### [TEXTE SOURCE]

***

L’idée d’ériger un monument à Sofia en témoignage de la reconnaissance du peuple bulgare au Tsar Libérateur Alexandre II et à toute la Russie naît immédiatement après la Libération de la domination ottomane en 1878. Or, la conjoncture historique de l’époque ne permet pas de mettre l’idée à exécution.
Après cinq siècles de domination ottomane la grande priorité du moment est de rétablir l’Etat bulgare. La toute nouvelle Principauté de Bulgarie doit faire face à des défis sérieux – mettre sur pied les institutions de l’Etat, convoquer l’Assemblée Constituante (1879) à charge d’élaborer la loi fondamentale du pays, aménager et embellir le centre de la capitale. Cette époque est marquée surtout par les efforts de réunifier la Bulgarie arbitrairement coupée en deux – Principauté de Bulgarie et Roumélie Orientale – en vertu du traité de Berlin de 1878. A la suite de la Réunification en 1885, les relations bulgaro-russes prennent un mauvais coup et, du temps du gouvernement de Stefan Stambolov (1854- 1895) elles sont même interrompues pour 10 ans. A la lumière de ces événements ériger un monument était loin des velléités de s’émanciper de la Russie libératrice.
Ce n’est qu’au cours de la seconde moitié des années 90 du 19e siècle, que le prince Ferdinand met le cap sur une politique de réconciliation et de rapprochement avec Saint Pétersbourg, puisque de toute évidence la ligne antirusse n’a rien apporté de positif. « Voilà comment l’idée d’édifier un monument au Tsar Libérateur Alexandre II devient possible », dit Mikhaïl Simov du Musée national d’Histoire de Sofia.

***

### [EXTRAIT DE DONNÉES]

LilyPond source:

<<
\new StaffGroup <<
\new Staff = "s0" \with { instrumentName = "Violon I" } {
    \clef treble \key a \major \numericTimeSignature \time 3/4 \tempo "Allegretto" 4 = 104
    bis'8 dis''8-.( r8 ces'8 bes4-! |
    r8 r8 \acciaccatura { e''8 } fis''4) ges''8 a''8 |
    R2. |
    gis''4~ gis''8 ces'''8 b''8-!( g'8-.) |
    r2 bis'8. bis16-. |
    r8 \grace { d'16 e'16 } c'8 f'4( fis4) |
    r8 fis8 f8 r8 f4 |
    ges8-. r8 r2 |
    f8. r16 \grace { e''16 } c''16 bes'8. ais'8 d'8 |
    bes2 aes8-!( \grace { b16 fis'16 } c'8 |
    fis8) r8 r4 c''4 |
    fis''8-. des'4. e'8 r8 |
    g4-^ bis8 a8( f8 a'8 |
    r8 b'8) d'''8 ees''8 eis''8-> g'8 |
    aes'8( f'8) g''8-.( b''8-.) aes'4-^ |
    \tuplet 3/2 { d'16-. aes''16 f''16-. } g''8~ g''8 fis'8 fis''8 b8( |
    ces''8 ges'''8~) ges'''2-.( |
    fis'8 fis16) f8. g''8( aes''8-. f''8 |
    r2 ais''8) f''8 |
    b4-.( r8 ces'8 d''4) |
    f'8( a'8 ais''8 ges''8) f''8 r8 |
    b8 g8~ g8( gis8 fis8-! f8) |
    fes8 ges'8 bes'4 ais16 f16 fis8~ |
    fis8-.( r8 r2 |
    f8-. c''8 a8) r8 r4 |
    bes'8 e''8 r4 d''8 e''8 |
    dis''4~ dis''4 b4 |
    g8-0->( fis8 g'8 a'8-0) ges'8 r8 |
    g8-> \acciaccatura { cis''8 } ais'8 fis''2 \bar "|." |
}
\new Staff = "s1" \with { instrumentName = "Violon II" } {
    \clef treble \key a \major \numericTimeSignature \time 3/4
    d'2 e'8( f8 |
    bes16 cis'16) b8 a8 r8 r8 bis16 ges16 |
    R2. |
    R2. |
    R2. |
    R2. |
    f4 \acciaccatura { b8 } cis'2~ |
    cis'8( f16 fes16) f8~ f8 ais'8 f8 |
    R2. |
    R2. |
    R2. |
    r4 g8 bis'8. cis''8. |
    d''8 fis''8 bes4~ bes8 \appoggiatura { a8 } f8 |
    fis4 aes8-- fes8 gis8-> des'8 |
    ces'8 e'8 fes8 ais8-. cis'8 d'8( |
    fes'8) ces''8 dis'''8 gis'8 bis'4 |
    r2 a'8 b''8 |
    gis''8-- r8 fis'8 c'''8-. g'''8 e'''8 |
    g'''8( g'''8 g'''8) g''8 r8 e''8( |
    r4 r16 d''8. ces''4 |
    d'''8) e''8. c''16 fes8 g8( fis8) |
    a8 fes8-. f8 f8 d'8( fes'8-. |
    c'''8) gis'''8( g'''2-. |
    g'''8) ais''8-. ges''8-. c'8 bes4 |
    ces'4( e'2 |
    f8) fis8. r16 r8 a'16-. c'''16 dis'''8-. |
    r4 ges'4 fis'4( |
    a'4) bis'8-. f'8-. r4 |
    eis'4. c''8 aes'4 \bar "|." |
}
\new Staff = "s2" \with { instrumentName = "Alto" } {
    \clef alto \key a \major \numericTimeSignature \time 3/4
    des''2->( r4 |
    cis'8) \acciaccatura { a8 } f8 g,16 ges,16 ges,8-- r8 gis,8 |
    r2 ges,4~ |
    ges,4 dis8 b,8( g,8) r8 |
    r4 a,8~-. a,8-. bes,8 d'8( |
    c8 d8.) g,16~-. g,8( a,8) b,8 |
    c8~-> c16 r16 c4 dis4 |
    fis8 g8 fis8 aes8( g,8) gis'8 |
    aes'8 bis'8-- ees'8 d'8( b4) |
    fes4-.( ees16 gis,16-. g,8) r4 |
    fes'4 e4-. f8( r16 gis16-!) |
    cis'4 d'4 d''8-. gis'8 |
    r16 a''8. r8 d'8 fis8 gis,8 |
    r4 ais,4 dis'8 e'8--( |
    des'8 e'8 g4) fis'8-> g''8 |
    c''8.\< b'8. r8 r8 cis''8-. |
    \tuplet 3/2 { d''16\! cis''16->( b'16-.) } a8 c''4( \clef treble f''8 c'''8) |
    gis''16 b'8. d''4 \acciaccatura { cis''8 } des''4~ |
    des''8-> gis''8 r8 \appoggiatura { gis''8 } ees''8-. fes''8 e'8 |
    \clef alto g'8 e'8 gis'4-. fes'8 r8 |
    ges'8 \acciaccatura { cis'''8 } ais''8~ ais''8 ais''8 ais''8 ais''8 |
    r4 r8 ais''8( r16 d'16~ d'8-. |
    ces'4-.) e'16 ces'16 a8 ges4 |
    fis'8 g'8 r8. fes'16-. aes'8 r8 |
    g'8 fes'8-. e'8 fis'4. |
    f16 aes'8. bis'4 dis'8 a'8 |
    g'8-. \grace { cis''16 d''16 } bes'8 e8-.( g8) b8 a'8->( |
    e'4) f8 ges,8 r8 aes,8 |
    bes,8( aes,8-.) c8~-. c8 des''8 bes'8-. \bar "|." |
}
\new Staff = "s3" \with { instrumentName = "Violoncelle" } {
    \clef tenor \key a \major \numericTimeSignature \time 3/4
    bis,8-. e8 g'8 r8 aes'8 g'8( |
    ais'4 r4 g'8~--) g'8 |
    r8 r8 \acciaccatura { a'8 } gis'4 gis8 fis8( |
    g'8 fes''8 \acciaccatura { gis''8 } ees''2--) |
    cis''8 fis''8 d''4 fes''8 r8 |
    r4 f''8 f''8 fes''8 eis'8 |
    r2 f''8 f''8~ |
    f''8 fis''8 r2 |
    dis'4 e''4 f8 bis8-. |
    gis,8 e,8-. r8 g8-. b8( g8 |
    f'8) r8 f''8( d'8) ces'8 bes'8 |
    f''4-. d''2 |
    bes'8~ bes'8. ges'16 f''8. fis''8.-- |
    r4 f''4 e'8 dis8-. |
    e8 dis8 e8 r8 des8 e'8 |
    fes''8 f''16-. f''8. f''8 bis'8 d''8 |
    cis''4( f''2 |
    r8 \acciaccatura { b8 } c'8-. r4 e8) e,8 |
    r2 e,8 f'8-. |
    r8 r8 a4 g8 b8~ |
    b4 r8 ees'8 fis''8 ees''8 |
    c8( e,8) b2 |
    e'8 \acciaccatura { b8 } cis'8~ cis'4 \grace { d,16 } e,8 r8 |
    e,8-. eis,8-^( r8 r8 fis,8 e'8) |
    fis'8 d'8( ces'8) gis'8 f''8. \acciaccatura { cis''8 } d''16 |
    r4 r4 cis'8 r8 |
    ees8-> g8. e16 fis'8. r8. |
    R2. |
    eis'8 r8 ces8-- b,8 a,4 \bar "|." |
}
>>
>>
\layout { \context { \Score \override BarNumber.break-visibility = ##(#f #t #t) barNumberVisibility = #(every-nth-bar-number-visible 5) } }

***

### [CONSIGNE ÉCRITE 1]
Dressez la liste de toutes les personnes nommées dans le texte sur le monument à Alexandre II.
### [CONSIGNE ÉCRITE 2]
Réécrivez le passage du texte sur le monument à Alexandre II en commençant à « Ce n’est qu’au » et en terminant à « d’Histoire de Sofia. », avec « Saint Pétersbourg » remplacé par « la cour de Russie ».

### [RÉPONSE ÉCRITE 1]
- Alexandre II
- Stefan Stambolov
- le prince Ferdinand
- Mikhaïl Simov

### [RÉPONSE ÉCRITE 2]
Ce n’est qu’au cours de la seconde moitié des années 90 du 19e siècle, que le prince Ferdinand met le cap sur une politique de réconciliation et de rapprochement avec la cour de Russie, puisque de toute évidence la ligne antirusse n’a rien apporté de positif. « Voilà comment l’idée d’édifier un monument au Tsar Libérateur Alexandre II devient possible », dit Mikhaïl Simov du Musée national d’Histoire de Sofia.